しかし、夏は汗によっても体温を調節するために脱水状態になりやすいです。脱水になると血液はドロドロ状になり、その塊(血栓)が脳の細い血管に詰まることで脳梗塞(ラクナ梗塞)になるのです。ろれつが回らない、言葉がでない、片側の手足に力が入らない、ふらつくなどのいつもと違う症状があれば、すぐに病院に行ってください。脳血管障害による死因は現在第4位です。以前より救命率は上がっていますが、障害が残ることは多いです。動脈硬化、高血圧、糖尿病などの持病がある方は特に脱水には気をつけましょう。

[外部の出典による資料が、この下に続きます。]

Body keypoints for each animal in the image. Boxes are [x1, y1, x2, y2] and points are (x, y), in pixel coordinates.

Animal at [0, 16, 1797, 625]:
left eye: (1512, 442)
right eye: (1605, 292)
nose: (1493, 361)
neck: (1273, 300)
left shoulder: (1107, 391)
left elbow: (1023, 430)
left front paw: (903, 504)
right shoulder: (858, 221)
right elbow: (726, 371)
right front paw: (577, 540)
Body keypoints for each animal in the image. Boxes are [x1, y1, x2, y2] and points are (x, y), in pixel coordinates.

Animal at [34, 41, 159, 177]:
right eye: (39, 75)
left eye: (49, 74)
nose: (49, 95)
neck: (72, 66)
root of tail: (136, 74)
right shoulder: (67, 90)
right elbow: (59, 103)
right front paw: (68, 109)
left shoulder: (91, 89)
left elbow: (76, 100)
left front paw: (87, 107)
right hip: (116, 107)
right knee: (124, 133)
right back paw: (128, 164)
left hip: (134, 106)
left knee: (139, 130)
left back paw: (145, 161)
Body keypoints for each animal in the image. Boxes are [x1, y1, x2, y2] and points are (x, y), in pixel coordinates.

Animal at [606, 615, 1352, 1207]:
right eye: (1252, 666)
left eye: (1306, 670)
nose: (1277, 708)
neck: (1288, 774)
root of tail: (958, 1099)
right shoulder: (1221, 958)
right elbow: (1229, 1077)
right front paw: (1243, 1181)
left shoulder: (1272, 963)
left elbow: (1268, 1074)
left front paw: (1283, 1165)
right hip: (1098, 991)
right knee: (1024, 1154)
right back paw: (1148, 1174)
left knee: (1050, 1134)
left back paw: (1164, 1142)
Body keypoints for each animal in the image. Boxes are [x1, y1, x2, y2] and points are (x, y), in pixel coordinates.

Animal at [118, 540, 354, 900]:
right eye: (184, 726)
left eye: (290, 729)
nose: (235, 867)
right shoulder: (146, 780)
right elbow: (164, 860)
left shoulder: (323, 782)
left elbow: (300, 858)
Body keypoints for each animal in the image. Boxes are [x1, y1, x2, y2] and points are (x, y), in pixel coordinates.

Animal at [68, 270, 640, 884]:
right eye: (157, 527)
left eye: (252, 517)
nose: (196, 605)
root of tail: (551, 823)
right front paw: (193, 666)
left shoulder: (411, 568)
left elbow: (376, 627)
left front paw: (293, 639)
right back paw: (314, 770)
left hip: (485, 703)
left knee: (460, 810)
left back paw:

血栓は東洋医学では瘀血(おけつ)と言います。瘀血は血栓だけのことを言うわけではありません。血の質が悪くなったものや粘り気のあるもの、固まりやすくなった状態のことを言います。瘀血の原因はストレスや運動不足、高カロリー・高脂質の食事などです。瘀血によって、脳血管障害だけでなく、心血管や呼吸器、肝臓、腎臓などの血液がたくさん流れている臓器の障害やガンも発症させます。冷えや肩こりといったあまり重く考えない症状も実は瘀血が引き金となっています。瘀血体質を改善するだけでも、様々な病気の予防につながります。体質改善に鍼灸は効果がありますよ。鍼灸と続けられる運動と食事の見直しで瘀血をなくし、健康に過ごしましょう。
そして、脳梗塞予防のためにこまめに水分補給をこころがけてくださいね。のどが渇く前に飲むのがいいですよ。
☆死因☆
1位 がん 2位 心疾患 3位 肺炎 4位 脳血管障害
☆脳梗塞の前兆☆
・片方の手足がしびれる ・急に力がぬける ・めまいで歩けない ・人が話していることを理解できない ・物が二重に見える 20分前後で症状が消えても前兆です。